Problem p00981 - Generation 3

Orig Description

Wall Painting
  Here stands a wall made of a number of vertical panels. The panels are not painted yet.
  You have a number of robots each of which can paint panels in a single color, either red, green, or blue. Each of the robots, when activated, paints panels between a certain position and another certain position in a certain color. The panels painted and the color to paint them are fixed for each of the robots, but which of them are to be activated and the order of their activation can be arbitrarily decided.
  You’d like to have the wall painted to have a high aesthetic value. Here, the aesthetic value of the wall is defined simply as the sum of aesthetic values of the panels of the wall, and the aesthetic value of a panel is defined to be:
 0, if the panel is left unpainted.

Data excerpts
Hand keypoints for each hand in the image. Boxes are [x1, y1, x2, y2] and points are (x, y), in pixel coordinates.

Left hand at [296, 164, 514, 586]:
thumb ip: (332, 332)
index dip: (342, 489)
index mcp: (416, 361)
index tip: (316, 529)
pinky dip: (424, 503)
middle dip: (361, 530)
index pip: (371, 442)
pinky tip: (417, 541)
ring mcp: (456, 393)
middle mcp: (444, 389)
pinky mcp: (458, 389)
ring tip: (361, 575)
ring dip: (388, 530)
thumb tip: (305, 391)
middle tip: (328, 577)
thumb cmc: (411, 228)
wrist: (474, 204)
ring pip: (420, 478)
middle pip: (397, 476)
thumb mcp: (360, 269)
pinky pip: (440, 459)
...
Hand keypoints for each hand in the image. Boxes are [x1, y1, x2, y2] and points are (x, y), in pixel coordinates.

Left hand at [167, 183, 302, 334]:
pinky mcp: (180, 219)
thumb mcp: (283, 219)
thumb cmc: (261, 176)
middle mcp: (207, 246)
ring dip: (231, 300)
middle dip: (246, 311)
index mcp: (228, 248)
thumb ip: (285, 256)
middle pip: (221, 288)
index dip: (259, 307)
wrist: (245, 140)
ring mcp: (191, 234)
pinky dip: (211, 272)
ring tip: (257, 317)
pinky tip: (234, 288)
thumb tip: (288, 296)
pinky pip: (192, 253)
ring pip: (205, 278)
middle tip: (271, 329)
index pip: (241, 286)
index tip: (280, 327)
---
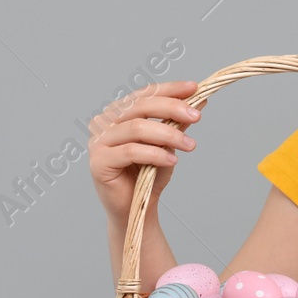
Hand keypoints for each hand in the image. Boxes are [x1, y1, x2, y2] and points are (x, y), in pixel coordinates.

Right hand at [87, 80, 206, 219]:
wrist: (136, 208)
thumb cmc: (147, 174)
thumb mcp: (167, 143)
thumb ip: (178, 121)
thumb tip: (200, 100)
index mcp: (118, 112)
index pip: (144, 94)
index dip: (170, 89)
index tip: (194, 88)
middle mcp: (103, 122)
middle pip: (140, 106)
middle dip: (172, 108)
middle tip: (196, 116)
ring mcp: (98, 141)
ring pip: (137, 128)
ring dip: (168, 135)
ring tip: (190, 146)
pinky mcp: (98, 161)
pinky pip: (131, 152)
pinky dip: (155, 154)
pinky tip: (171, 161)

TASK ITEM:
Go on with the wall painting problem description, picking up right after its last line.

RESPONSE BOX:
 The bonus value specified, if it is painted only in a single color, no matter how many times it is painted.
 The penalty value specified, if it is once painted in a color and then overpainted in one or more different colors.
Input
  The input consists of a single test case of the following format.
$n$ $m$ $x$ $y$
$c_1$ $l_1$ $r_1$
.
.
.
$c_m$ $l_m$ $r_m$
  Here, $n$ is the number of the panels ($1 \leq n \leq 10^9$) and $m$ is the number of robots ($1 \leq m \leq 2 \times 10^5$). $x$ and $y$ are integers between $1$ and $10^5$, inclusive. $x$ is the bonus value and $-y$ is the penalty value. The panels of the wall are consecutively numbered $1$ through $n$. The $i$-th robot, when activated, paints all the panels of numbers $l_i$ through $r_i$ ($1 \leq l_i \leq r_i \leq n$) in color with color number $c_i$ ($c_i \in \{1, 2, 3\}$). Color numbers 1, 2, and 3 correspond to red, green, and blue, respectively.
Output
  Output a single integer in a line which is the maximum achievable aesthetic value of the wall.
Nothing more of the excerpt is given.